┌─ Document excerpt

On Monday, February 3, 2003, at 02:51 PM, jlhmarson
> Hi Everyone, I'm having a little trouble translating Italian names
> and words.
Any language uses tengwar in a way suited to the language. Typically,
that is a manner that follows the phonology of the language. Sometimes,
this is done in a manner that follows an existing orthographic
convention for the language.
The assignment of tengwar to letters or sounds is called a "mode." A
mode will also include conventions on how to use tehtar (the vowel
diacritical marks) and where tehtar get placed (e.g., above either the
preceding or following consonantal tengwa). A mode will also specify
conventions for other diacritical marks (like the underline for a
double-length consonant) and sometimes punctuation, too.
Quenya and Sindarin modes follow the phonology of Quenya and Sindarin
respectively. Since Quenya tends to have a lot of words ending in
vowels and very few beginning in vowels, tehtar are placed above the
preceding consonant. Sindarin is the opposite - words tend to end in
consonants, so a tehta is placed above the following tengwa.
There are many different modes for English. Some follow an orthographic
convention - the tengwar are assigned to letters of the English
alphabet and then normal english spelling is used. Modes like this will
often follow the Mode of Beleriand as an example and assign vowels to
full tengwar, not to tehtar marks.
> The problem is the fact that you often get names with 2
> or 3 vowels together and of course virtually all words finish in a
Yes, suggesting you'd like to start with a Quenya-like mode.
If you use the TengScribe windows application, there's a mode for
Italian listed on this page:
Whether you like that mode or not depends on your personal taste.....
> Do I just use a carrier? even if it's 2 or 3 in a row? Any
> help would be appreciated. Thanks J
If you follow the example of most modes and went with a Quenya-like
mode as a basis, you'd put the first tehta over the preceding
consonant, with subsequent tehta over one or two carriers.

└─
┌─ Recorded data

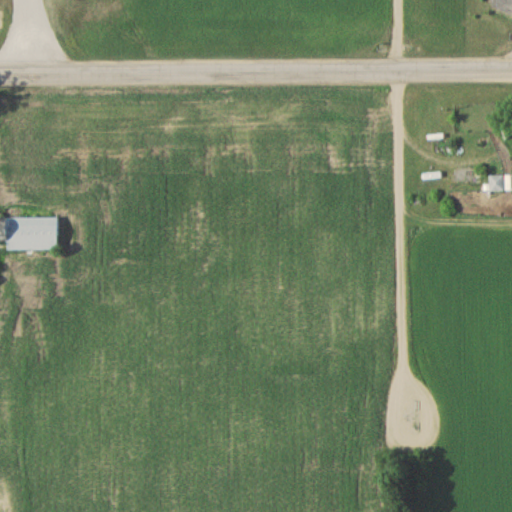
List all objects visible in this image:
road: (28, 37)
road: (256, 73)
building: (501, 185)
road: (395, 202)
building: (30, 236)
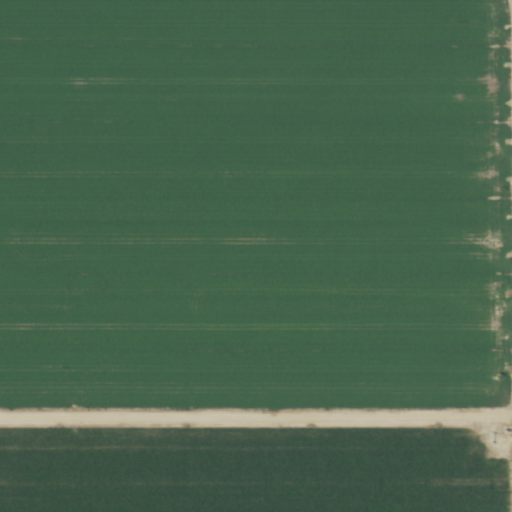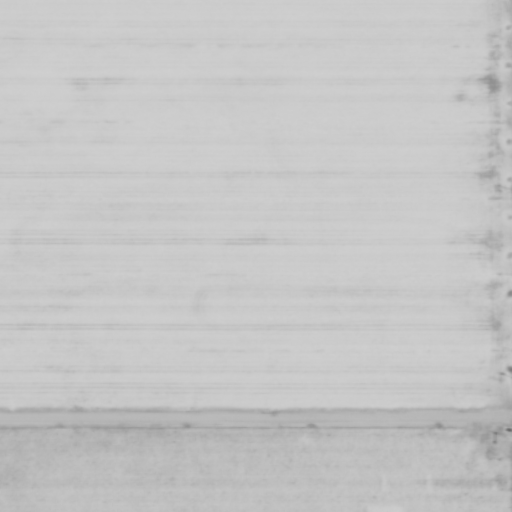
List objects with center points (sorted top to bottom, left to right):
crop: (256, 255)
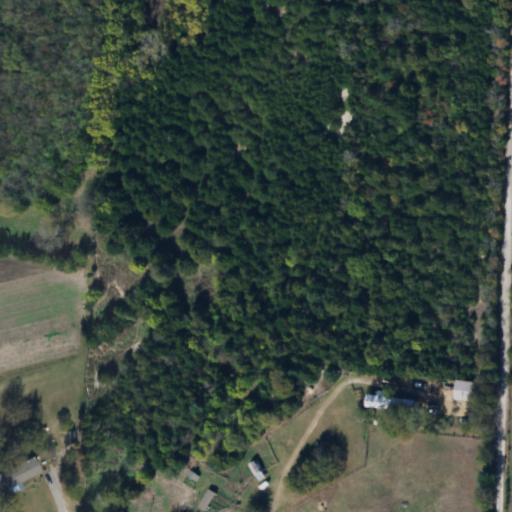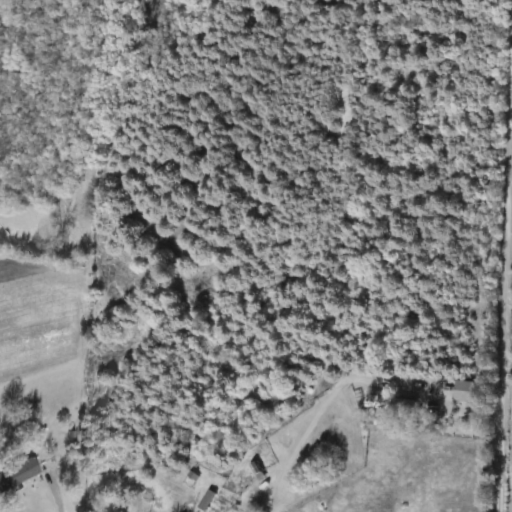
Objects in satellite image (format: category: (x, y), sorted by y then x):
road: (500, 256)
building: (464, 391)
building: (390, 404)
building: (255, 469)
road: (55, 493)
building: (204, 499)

└─

#### Exercise instructions:
1) Answer these questions from the message about tengwar modes:
(a) What is the assignment of tengwar to letters or sounds called?
(b) In Sindarin modes, which tengwa is a tehta placed above?
(c) Which Windows application has a mode for Italian?
2) According to the message about tengwar modes, what things does a mode cover? List all of them.
The records have nothing to do with this.

#### Solutions:
1)
(a) A "mode."
(b) The following tengwa.
(c) TengScribe.

2)
- The assignment of tengwar to letters or sounds
- Conventions on how to use tehtar (the vowel diacritical marks)
- Where tehtar get placed
- Conventions for other diacritical marks, such as the underline for a double-length consonant
- Sometimes punctuation